JAKARTA, Kabarnusa24.com – Polemik pelarangan penggunaan hijab bagi dokter dan perawat di Rumah Sakit Medistra Jakarta Selatan kian ramai diperbincangkan di sosial media. Peraturan itu sensitif, khususnya bagi umat Islam karena hijab merupakan salah satu identitas sekaligus syariat bagi umat Islam.
Menanggapi hal tersebut, Majelis Ulama Indonesia (MUI) Provinsi DK Jakarta mengeluarkan pernyataan sikap yang menyatakan keberatan atas peraturan tersebut.
Ketua Umum MUI DKI Jakarta, KH Muhammad Faiz Syukron Makmun menyampaikan, pihak rumah sakit perlu segera mengklarifikasi untuk menghindari kegaduhan khususnya di kalangan umat beragama terutama di Jakarta.
“MUI Jakarta juga mendesak pemerintah maupun dinas terkait segera meninjau dan mengevaluasi peraturan/kebijakan yang sifatnya diskriminatif dan mencederai toleransi beragama di lembaga maupun instansi swasta, ” ungkap pengasuh pesantren Daarul Rahman itu Senin (02/09/2024) seperti tertuang dalam Pernyataan Sikap MUI DKI nomor PS-001/DP-PXI/IX/2024.
MUI DKI, kata dia, memandang bahwa penggunaan hijab terkait dengan etika dan kebebasan menjalankan syariat agama di lingkungan kerja.
Kebijakan pelarangan itu, imbuh dia, bertentangan dengan jaminan kebebasan beragama.
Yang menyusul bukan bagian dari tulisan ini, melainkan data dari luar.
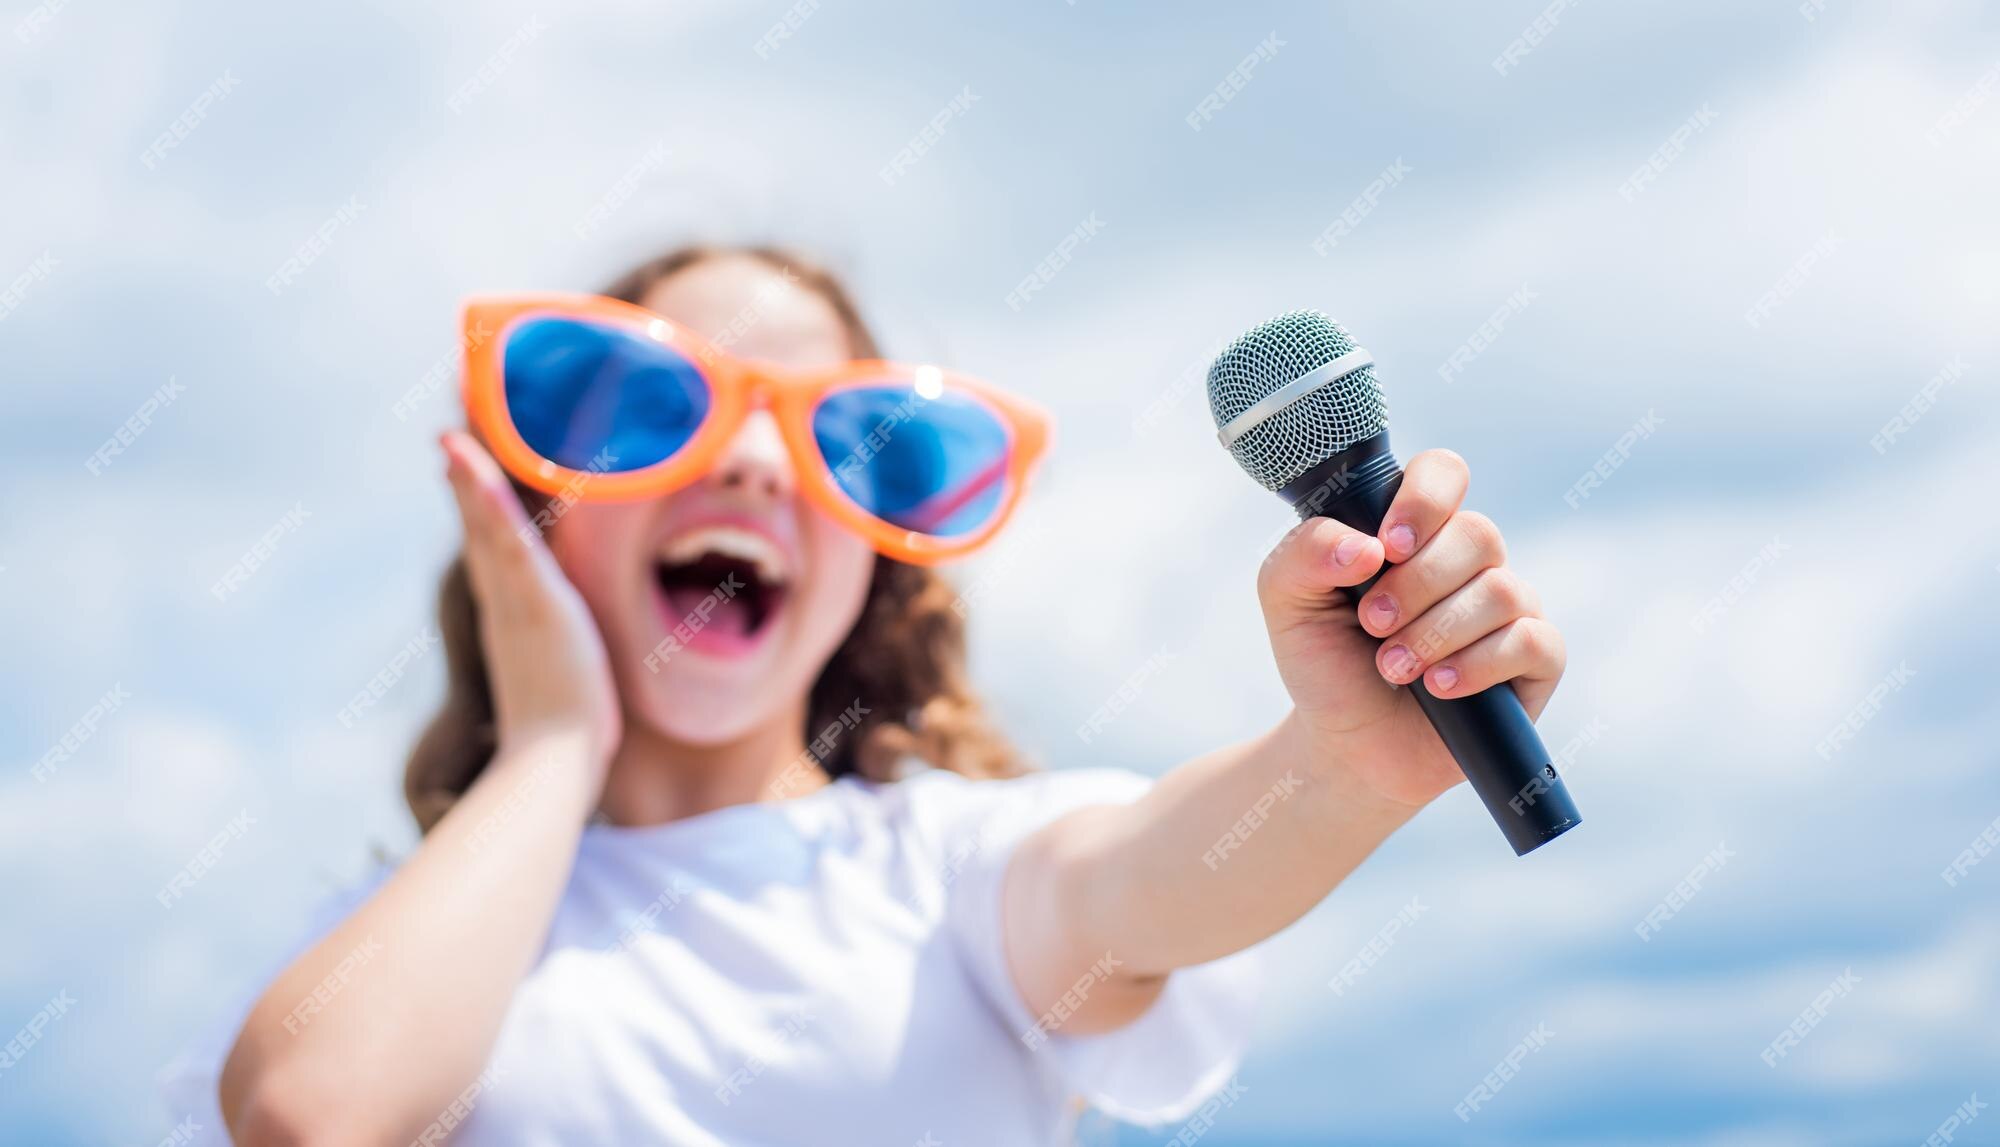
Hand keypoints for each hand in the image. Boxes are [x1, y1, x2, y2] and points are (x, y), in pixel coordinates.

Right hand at [441, 430, 621, 775]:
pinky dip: (491, 506)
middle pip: (478, 534)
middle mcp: (505, 608)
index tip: (464, 477)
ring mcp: (515, 604)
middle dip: (465, 485)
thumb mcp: (562, 692)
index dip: (479, 515)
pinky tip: (475, 473)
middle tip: (446, 440)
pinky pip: (510, 544)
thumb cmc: (560, 745)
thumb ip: (558, 674)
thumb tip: (566, 680)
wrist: (550, 769)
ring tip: (452, 441)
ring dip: (469, 481)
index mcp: (512, 622)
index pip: (492, 556)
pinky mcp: (534, 605)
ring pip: (487, 530)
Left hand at [1255, 449, 1564, 809]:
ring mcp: (1508, 609)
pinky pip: (1531, 641)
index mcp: (1415, 531)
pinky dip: (1478, 664)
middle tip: (1373, 625)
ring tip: (1393, 668)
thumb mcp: (1288, 604)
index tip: (1387, 546)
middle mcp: (1468, 561)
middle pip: (1477, 533)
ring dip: (1437, 633)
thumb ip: (1305, 554)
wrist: (1346, 747)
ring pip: (1501, 590)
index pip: (1444, 473)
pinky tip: (1439, 687)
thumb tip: (1368, 545)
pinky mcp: (1535, 661)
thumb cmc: (1326, 664)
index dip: (1425, 499)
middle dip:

Padahal UUD 1945 sebagai konstitusi telah menjamin hal tersebut pada pasal 29 ayat 1 dan 2.
“Negara berdasar atas Ketuhanan yang Maha Esa dan Negara menjamin kemerdekaan tiap-tiap penduduk untuk memeluk agamanya masing-masing dan untuk beribadat menurut agamanya dan kepercayaannya itu, ” paparnya.
MUI DKI, ungkap Kiai Faiz, mendesak agar peraturan pelarangan berjilbab itu dicabut karena sifatnya yang diskriminatif. Aturan itu tidak menghormati keyakinan beragama para pegawai yang beragam di lingkungan rumah sakit tersebut.
“Kebijakan tersebut juga sangat tidak etis dan telah menyakiti perasaan umat Islam serta menimbulkan keresahan lingkungan masyarakat,” katanya.
Bila peraturan tersebut dibiarkan, Kiai Faiz mengatakan MUI DKI khawatir akan timbul keresahan yang menyebar di masyarakat.
“Bila dibiarkan, akan menjadi preseden yang tidak baik dan kejadian serupa berpotensi terulang di tempat lain,” pungkasnya.